British lichenologist

Janet Simkin is a plant ecologist and lichenologist at the University of Newcastle-upon-Tyne, UK. She was president of the British Lichen Society 2014–2016.

==Personal life==
Janet W. Simkin became interested in lichens at school. She took an M. A. degree in natural sciences at University of Cambridge in 1978 and later a Ph.D. in 2007 at University of Newcastle.

==Career==
Simkin initially worked in software management and development but in 1996 began working as a freelance ecological consultant. Her research on lichens in grassland contaminated by lead mining (calaminarian grassland) led to her doctoral degree in grassland ecology. From 2007 she has held various academic post at University of Newcastle as a plant ecologist with a specialist knowledge of plants, lichens and bryophytes as well as vegetation surveying. She was appointed as a part-time lecturer in 2019. Her research has focused on grasslands and woodlands, especially post-anthropogenic sites such as lead mines and churchyards. She has been involved in several projects to restore calaminarian grassland in the north Pennines and north Wales after metal mining operations have ceased. She is particularly involved in surveying and long-term studies of land restoration. She has published extensively on lichen taxonomy.

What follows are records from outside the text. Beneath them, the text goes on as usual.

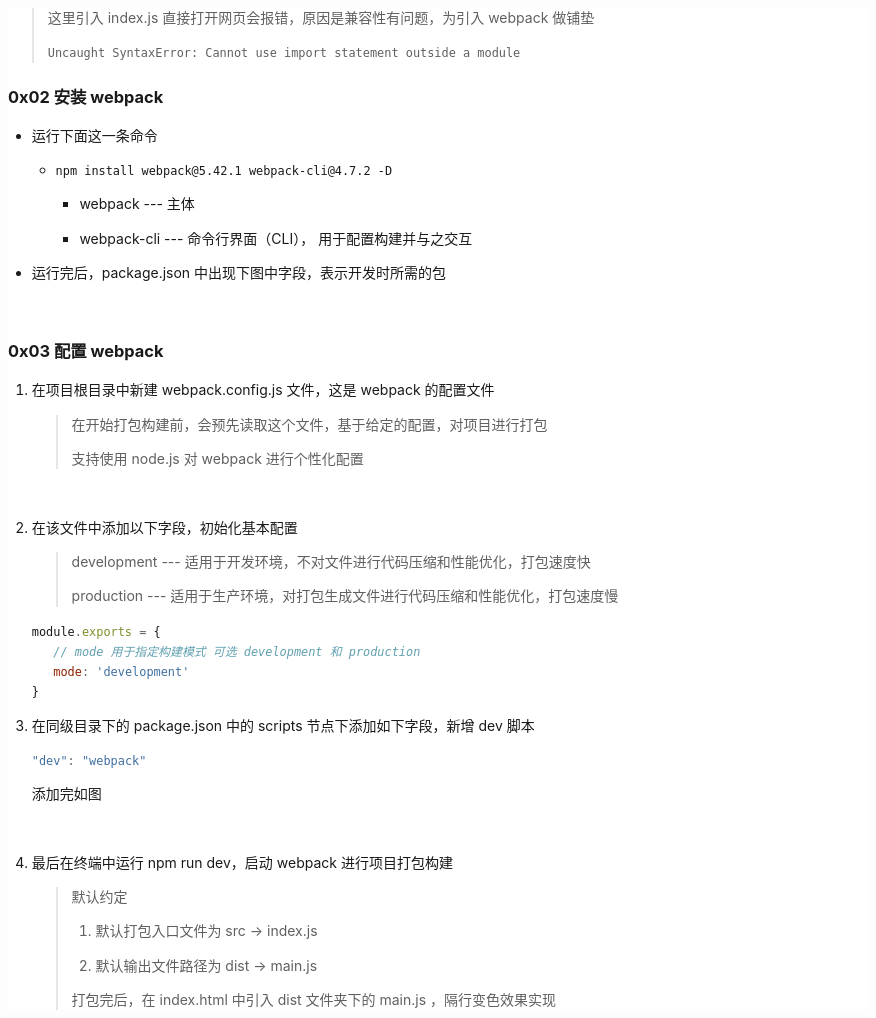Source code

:> 这里引入 index.js 直接打开网页会报错，原因是兼容性有问题，为引入 webpack 做铺垫
> 
> `Uncaught SyntaxError: Cannot use import statement outside a module`

### 0x02 安装 webpack

- 运行下面这一条命令
  
  - `npm install webpack@5.42.1 webpack-cli@4.7.2 -D`
    
    - webpack --- 主体
    
    - webpack-cli --- 命令行界面（CLI）， 用于配置构建并与之交互

- 运行完后，package.json 中出现下图中字段，表示开发时所需的包
  
  <img title="" src="file:///C:/Users/Charlison/AppData/Roaming/marktext/images/2022-01-20-22-19-30-image.png" alt="" data-align="center" width="243">

### 0x03 配置 webpack

1. 在项目根目录中新建 webpack.config.js 文件，这是 webpack 的配置文件
   
   > 在开始打包构建前，会预先读取这个文件，基于给定的配置，对项目进行打包
   > 
   > 支持使用 node.js 对 webpack 进行个性化配置
   
   <img title="" src="file:///C:/Users/Charlison/AppData/Roaming/marktext/images/2022-01-20-22-21-44-image.png" alt="" data-align="center" width="232">

2. 在该文件中添加以下字段，初始化基本配置
   
   > development --- 适用于开发环境，不对文件进行代码压缩和性能优化，打包速度快
   > 
   > production --- 适用于生产环境，对打包生成文件进行代码压缩和性能优化，打包速度慢
   
   ```js
   module.exports = {
      // mode 用于指定构建模式 可选 development 和 production
      mode: 'development'
   }
   ```

3. 在同级目录下的 package.json 中的 scripts 节点下添加如下字段，新增 dev 脚本
   
   ```js
   "dev": "webpack"
   ```
   
   添加完如图
   
   <img title="" src="file:///C:/Users/Charlison/AppData/Roaming/marktext/images/2022-01-20-22-29-11-image.png" alt="" width="489" data-align="center">

4. 最后在终端中运行 npm run dev，启动 webpack 进行项目打包构建
   
   > 默认约定
   > 
   > 1. 默认打包入口文件为 src -> index.js
   > 
   > 2. 默认输出文件路径为 dist -> main.js
   > 
   > 打包完后，在 index.html 中引入 dist 文件夹下的 main.js ，隔行变色效果实现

Simkin is also involved in scientific outreach and runs several adult education classes for Natural History Society of Northumbria as well as undergraduate and postgraduate courses at the university and biological record structures through the British Lichen Society.

==Honours==
She has been data manager at the British Lichen Society since 2000 for their recording scheme and spatial records database and was webmaster 2012 - 2020. She was the society's president from 2014 until 2016. In 2008 she received the Ursula Duncan Award for outstanding service to the society.

==Publications==
Simkins is the author or co-author of more than 30 scientific publications. These include:

- Charlotte L. Outhwaite, Gary D. Powney, Tom A. August ... Janet Simkin and 31 other authors (2019) Annual estimates of occupancy for bryophytes, lichens and invertebrates in the UK, 1970–2015. Scientific Data 6 article 259
- Ellis, C.J, Coppins, B.J., Eaton, S. Simkin, J. (2013) Implications of ash dieback for associated epiphytes. Implications of ash dieback for associated epiphytes. Conservation Biology 27 898–901
- Bardgett, R.D., Smith, R.S., Shiel, R.S., Peacock, S., Simkin, J.M., Quirk, H., Hobbs, P.J. (2006) Parasitic plants indirectly regulate below-ground properties in grassland ecosystems. Nature 439 969–972

She is a member of the editorial board producing the revised and updated third edition of Lichens of Great Britain.